Would it be allowed on the same roads as other autos?

Definitely would be called a pedal-car by many...


----------



## leeboh (Aug 5, 2011)

Is there such a beast? Or just making something up? Look up your local DOT regs. It's in there somewhere. Tractors, e bikes, bikes, all defined. For ROAD use. Checked out a velo molbile? Recumbent bike with a faring. Not a car.


----------



## life behind bars (May 24, 2014)

Weak Troll is weak.


----------



## Cornfield (Apr 15, 2012)

Nissan Morono


----------



## Crankout (Jun 16, 2010)

LTZ, you're trying too hard to establish a connection where none exists. 

A pedal car?
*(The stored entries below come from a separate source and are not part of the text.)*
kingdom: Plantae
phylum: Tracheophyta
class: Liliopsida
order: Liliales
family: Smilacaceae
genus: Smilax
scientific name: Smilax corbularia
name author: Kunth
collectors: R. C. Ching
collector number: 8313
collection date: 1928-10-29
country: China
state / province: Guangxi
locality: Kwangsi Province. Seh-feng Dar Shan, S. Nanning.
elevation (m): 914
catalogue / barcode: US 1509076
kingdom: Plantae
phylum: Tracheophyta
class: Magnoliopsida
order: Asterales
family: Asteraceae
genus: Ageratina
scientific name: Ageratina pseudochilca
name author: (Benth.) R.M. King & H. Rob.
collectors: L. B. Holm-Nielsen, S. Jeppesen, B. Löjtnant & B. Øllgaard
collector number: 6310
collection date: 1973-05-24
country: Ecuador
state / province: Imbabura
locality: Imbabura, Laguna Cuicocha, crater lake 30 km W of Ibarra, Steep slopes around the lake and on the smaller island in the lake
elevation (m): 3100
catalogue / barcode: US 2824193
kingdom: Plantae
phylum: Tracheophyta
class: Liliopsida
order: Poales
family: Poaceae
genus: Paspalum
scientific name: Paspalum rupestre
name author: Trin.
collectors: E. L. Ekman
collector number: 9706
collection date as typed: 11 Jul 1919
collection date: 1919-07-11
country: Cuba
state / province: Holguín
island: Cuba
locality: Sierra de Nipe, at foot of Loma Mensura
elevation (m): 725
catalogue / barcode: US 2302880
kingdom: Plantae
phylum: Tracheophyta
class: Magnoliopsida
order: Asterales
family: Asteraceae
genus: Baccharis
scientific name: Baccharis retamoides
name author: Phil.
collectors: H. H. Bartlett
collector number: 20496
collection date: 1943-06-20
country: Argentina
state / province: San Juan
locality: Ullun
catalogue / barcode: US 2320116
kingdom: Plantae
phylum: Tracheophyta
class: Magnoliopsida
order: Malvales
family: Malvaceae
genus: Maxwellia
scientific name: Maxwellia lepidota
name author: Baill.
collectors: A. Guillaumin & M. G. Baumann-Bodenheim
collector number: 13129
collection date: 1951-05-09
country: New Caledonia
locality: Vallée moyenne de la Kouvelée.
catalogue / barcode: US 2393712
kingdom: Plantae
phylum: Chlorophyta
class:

That'd be like one of us entering a supercross event on a MTB.


----------



## LTZ470 (May 5, 2013)

Honest question...just inquiring...thought it might stir more thinking on every's takes of labeling emtbikes...the labeling as of now...is the plague of all plagues...lol....riding an ebike is equivalent to being hiv positive from all the riders here...


----------



## PierreR (May 17, 2012)

leeboh said:


> Is there such a beast? Or just making something up? Look up your local DOT regs. It's in there somewhere. Tractors, e bikes, bikes, all defined. For ROAD use. Checked out a velo molbile? Recumbent bike with a faring. Not a car.


I believe it's called a Flintmobile.


----------



## chazpat (Sep 23, 2006)

A Flintstone mobile.

It would not be a car, just like a 2 wheeled vehicle with a motor is not a bicycle.

Go build one and take it on the highway, you know, where it is posted than non-motorized vehicles are prohibited. Claim that it should be classified a motorized vehicle and be allowed on the highways. See how that works out for you.


----------



## formula4speed (Mar 25, 2013)

You mean a velomobile?

They have existed for a while, no you can't take them on the highways that exclude non-motorized vehicles.


----------



## chuckha62 (Jul 11, 2006)

You're really stretching now. We know you advocate for eBikes, Yay! Lots of others don't.


----------



## J.B. Weld (Aug 13, 2012)

A strong contender for dumbest thread ever.


----------